Tableau Cloud supports permission inheritance: permissions set on a parent project propagate to child projects and their content unless explicitly overridden.

Use inheritance strategically. Set broad read access at the project level (all Finance Users can view content in the Finance project) without setting it on each individual workbook. Set restricted publish access at the project level (only Analytics Team members can publish to Certified).

Explicit permissions on individual workbooks override inherited permissions. Use workbook-level permissions sparingly — they create maintenance overhead and governance exceptions that are hard to audit.

Extract and Refresh Management

### Monitoring Extract Refresh Health

Extracts that fail silently are a common source of "stale data" complaints.
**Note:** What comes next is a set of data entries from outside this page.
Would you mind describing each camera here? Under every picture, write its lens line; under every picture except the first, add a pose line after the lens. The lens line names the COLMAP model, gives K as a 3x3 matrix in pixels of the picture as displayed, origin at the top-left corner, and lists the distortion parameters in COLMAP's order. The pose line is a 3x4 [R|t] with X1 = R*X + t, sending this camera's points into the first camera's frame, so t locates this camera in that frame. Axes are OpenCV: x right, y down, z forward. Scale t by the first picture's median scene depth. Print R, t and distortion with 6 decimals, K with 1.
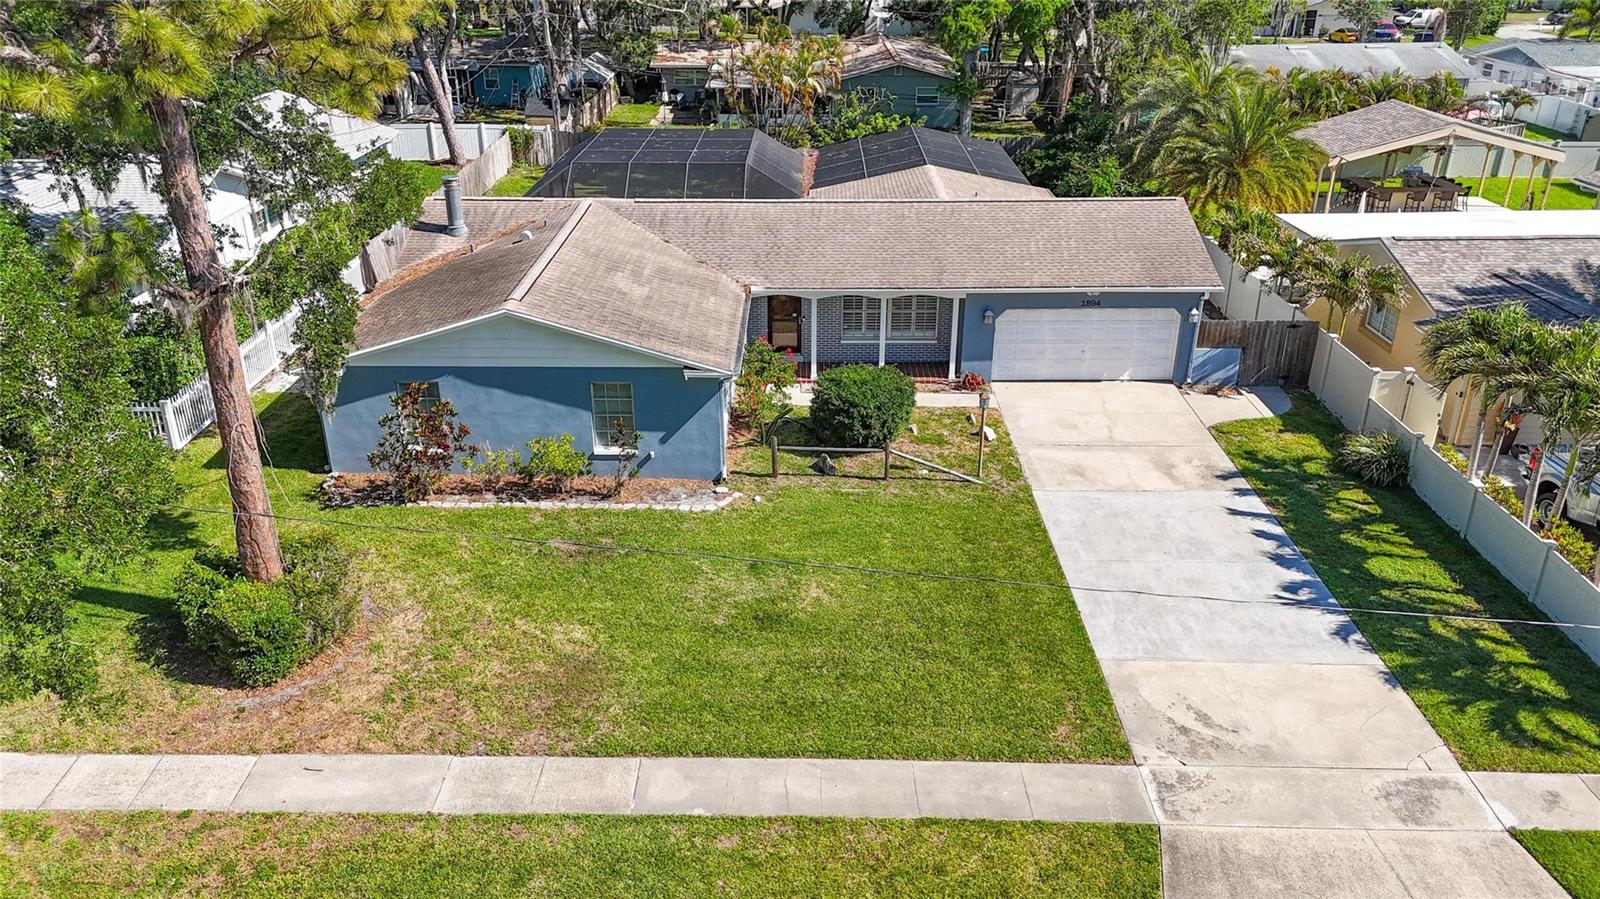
lens RADIAL K [[1184.3, 0, 800.3], [0, 1184.3, 451.5], [0, 0, 1]] dist [0.085702, -0.092069]
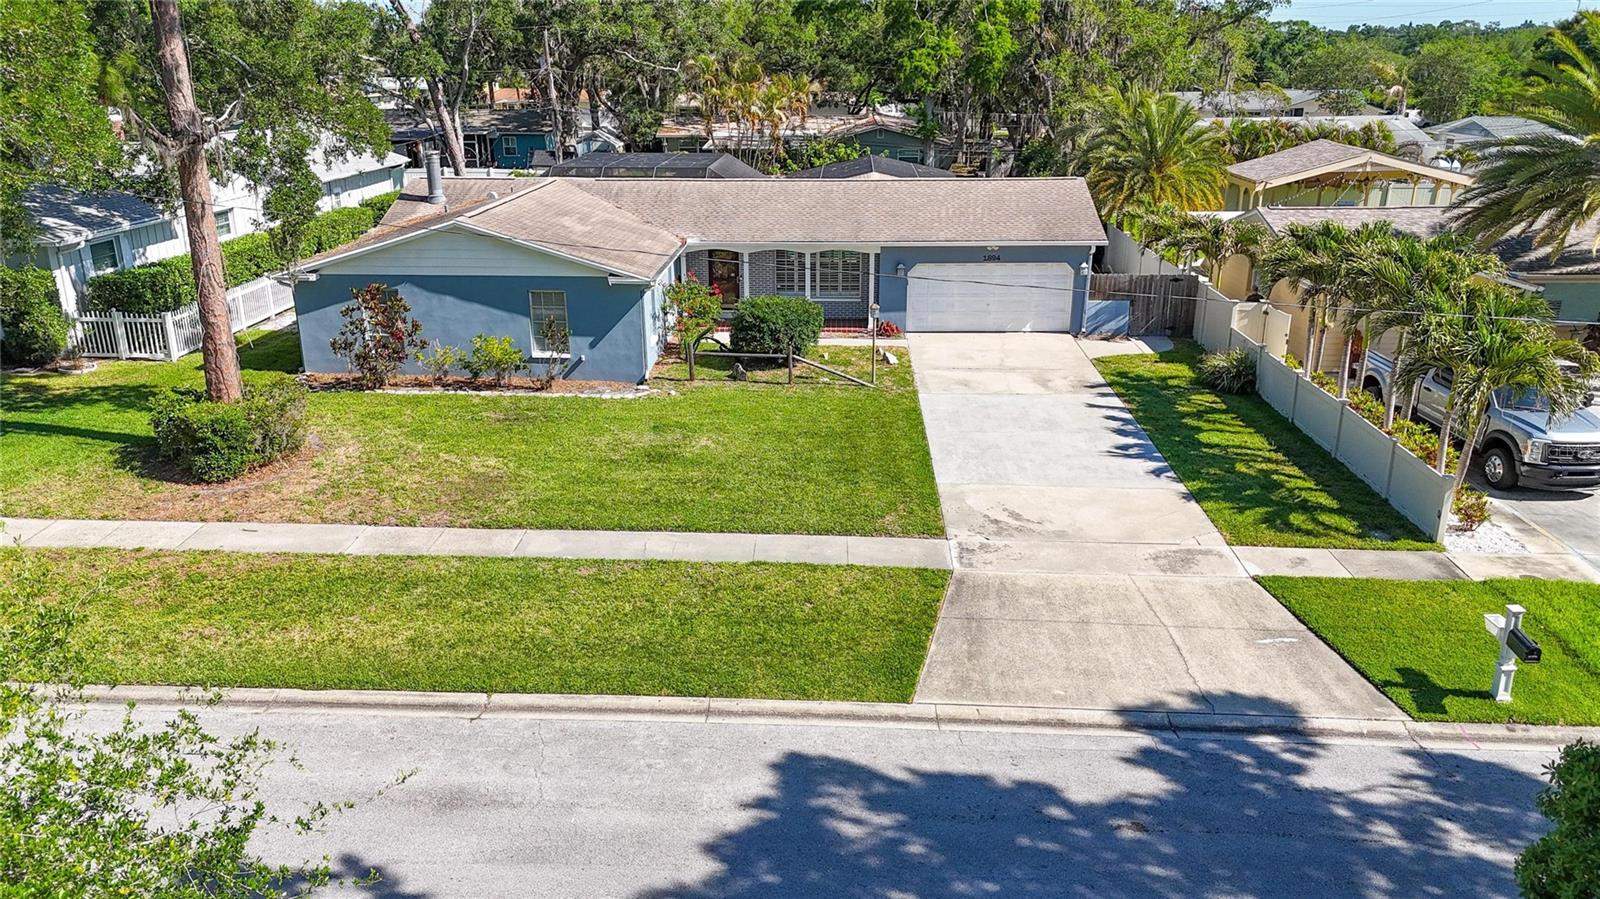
lens RADIAL K [[1184.3, 0, 800.4], [0, 1184.3, 454.6], [0, 0, 1]] dist [0.085702, -0.092069]
pose [[0.999436, 0.008452, -0.032504, 0.124397], [-0.011719, 0.994751, -0.101652, 0.213995], [0.031474, 0.101975, 0.994289, -0.120139]]
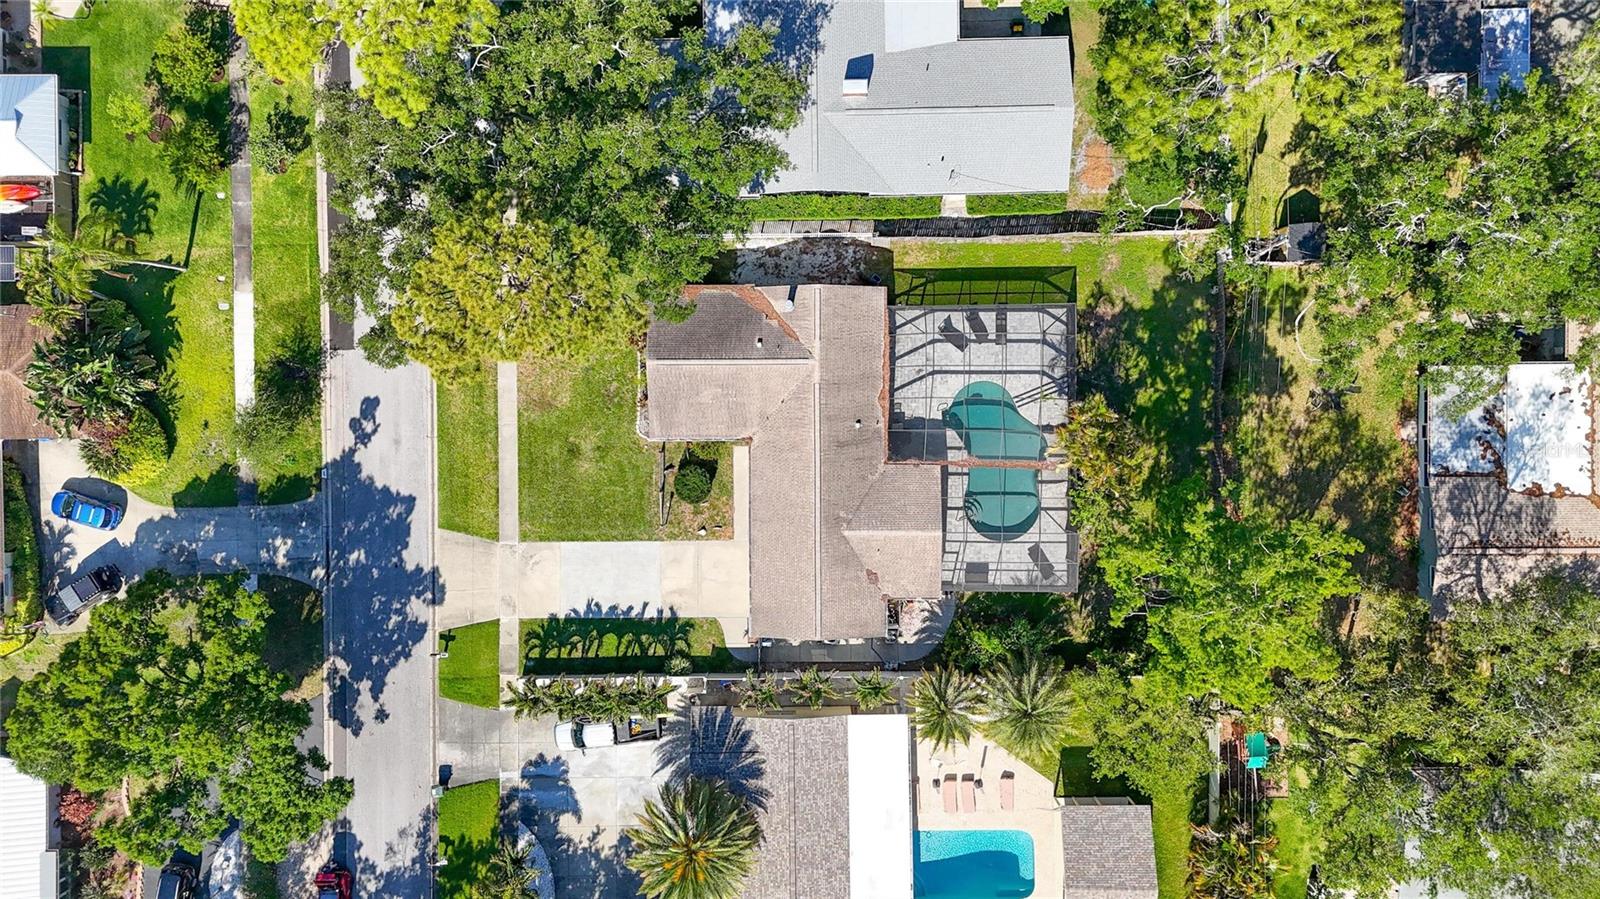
lens RADIAL K [[1184.3, 0, 794.6], [0, 1184.3, 448.3], [0, 0, 1]] dist [0.085702, -0.092069]
pose [[0.006714, 0.999913, 0.011396, -0.062633], [-0.393810, -0.007832, 0.919159, -2.832402], [0.919167, -0.010659, 0.393723, 0.177858]]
The Admin Views provide extract refresh history and failure tracking, but by default, admins are not alerted when refreshes fail.

Set up data-driven alerts (available in Tableau Cloud) or use the REST API to query refresh job status and trigger notifications via your alerting system (PagerDuty, Slack, email) when refreshes fail.
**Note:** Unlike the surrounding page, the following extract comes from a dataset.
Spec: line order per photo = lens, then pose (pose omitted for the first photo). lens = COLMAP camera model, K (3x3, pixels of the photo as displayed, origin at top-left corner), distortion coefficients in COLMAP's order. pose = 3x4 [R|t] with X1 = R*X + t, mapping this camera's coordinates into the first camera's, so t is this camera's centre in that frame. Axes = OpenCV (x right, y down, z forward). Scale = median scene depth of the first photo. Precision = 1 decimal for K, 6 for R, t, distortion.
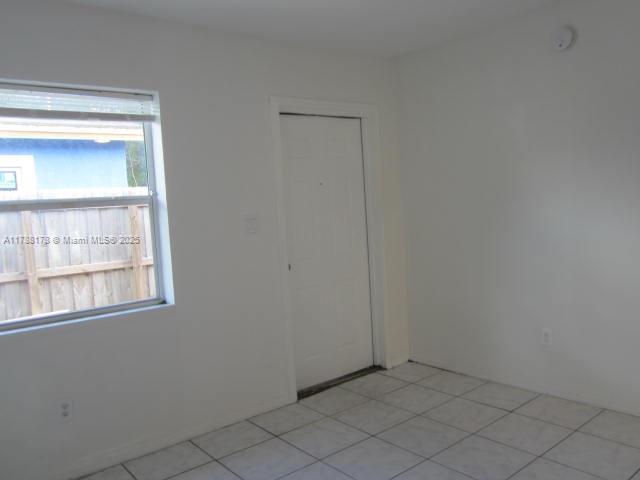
lens RADIAL K [[530.3, 0, 320.0], [0, 530.3, 240.0], [0, 0, 1]] dist [-0.034961, 0.004358]
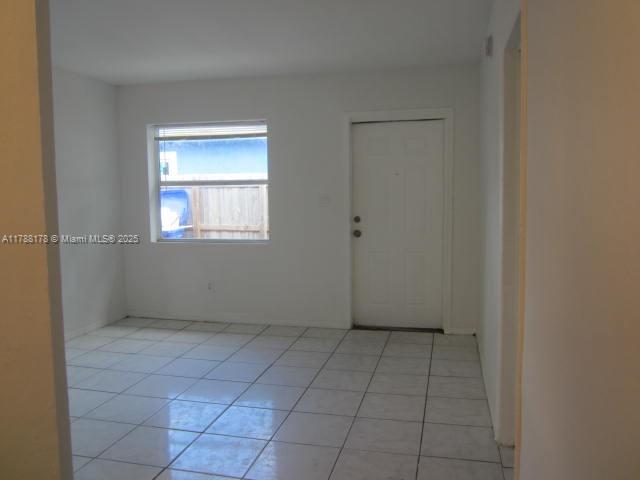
lens RADIAL K [[530.3, 0, 320.0], [0, 530.3, 240.0], [0, 0, 1]] dist [-0.034961, 0.004358]
pose [[0.599259, 0.116860, -0.791980, 1.151071], [-0.085989, 0.992961, 0.081452, -0.045453], [0.795924, 0.019291, 0.605089, 0.095947]]
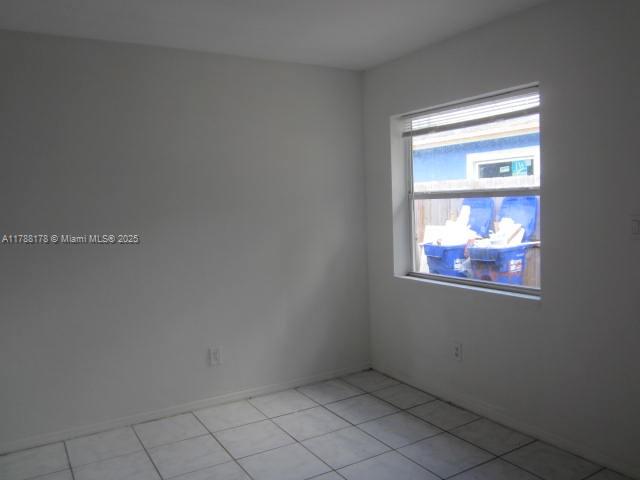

The REST API endpoint for job status is GET /api/version/sites/site-id/jobs. A nightly scheduled check for failed refresh jobs catches issues before business users notice stale data.
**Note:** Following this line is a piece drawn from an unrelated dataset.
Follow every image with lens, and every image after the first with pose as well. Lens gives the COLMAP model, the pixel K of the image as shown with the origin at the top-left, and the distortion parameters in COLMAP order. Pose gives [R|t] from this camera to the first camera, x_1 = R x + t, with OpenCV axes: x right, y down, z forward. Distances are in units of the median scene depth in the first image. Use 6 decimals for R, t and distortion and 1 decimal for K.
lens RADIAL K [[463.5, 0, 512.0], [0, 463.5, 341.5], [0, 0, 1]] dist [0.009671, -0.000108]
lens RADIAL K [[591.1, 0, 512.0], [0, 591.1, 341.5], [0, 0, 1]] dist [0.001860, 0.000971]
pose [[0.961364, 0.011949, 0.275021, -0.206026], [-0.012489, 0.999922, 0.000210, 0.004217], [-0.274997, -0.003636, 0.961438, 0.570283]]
### Refresh Scheduling Best Practices

Refresh schedules that concentrate on the same hour create backgrounder contention — all refreshes queue simultaneously and the last ones finish hours after the scheduled time.

Stagger refresh schedules across the day. Group extracts by their data freshness requirement: extracts that need hourly updates run on the hour; daily extracts that business users check at 9am run at 7am (before users arrive, with 2 hours buffer for failures); weekly extracts run overnight on Sunday.

For very large extracts, consider Tableau's incremental refresh capability — refreshing only new rows since the last refresh rather than rebuilding the full extract on every run. Incremental refresh dramatically reduces refresh duration and resource consumption for large fact table extracts.

### Extract Size Management

Oversized extracts slow every operation — refresh duration, dashboard load time, and data source connection time all scale with extract size.

Audit extract sizes using the Admin Views. For extracts over 1GB, review whether:

- Date range filtering can reduce the extract to a relevant time window

- Aggregation can pre-summarise at the extract level rather than the workbook level

- The extract connects to a dbt mart table (pre-aggregated) rather than a raw fact table

Admin Views and REST API

### Key Admin Views

Tableau Cloud includes built-in Admin Views that query site usage and health. The most useful for ongoing administration:

**Stats for Space Used:** Workbooks and data sources by size. Identifies candidates for size reduction.

**Top Creators:** Most active content creators. Useful for identifying power users and potential champions for governance initiatives.

**Traffic to Views:** Most-accessed views. Prioritise maintenance and quality investment on high-traffic content.

**Stats for Load Times:** View load time distributions. Identifies the slowest-loading content for performance investigation.

**Background Task for Extracts:** Refresh job history and duration trends. Identifies extracts with increasing refresh times.

### REST API for Administration

The Tableau REST API enables programmatic access to site administration capabilities — everything you can do in the UI, you can do via the API. Common administrative automation use cases:

**Bulk user operations:** Creating users from a CSV export of new hires, removing users based on an HR system extract, updating licence types in bulk based on usage data.

**Content audit:** Listing all workbooks, data sources, and their owners, creation dates, last access dates, and sizes for governance reporting.

**Permission audit:** Querying all permissions on all projects and content items to produce an access control report.

**Refresh monitoring:** Querying job status to detect failed refreshes and trigger alerts.

The REST API requires authentication with a personal access token (PAT). Create a dedicated service account with Site Admin role for API automation; do not use a personal user account.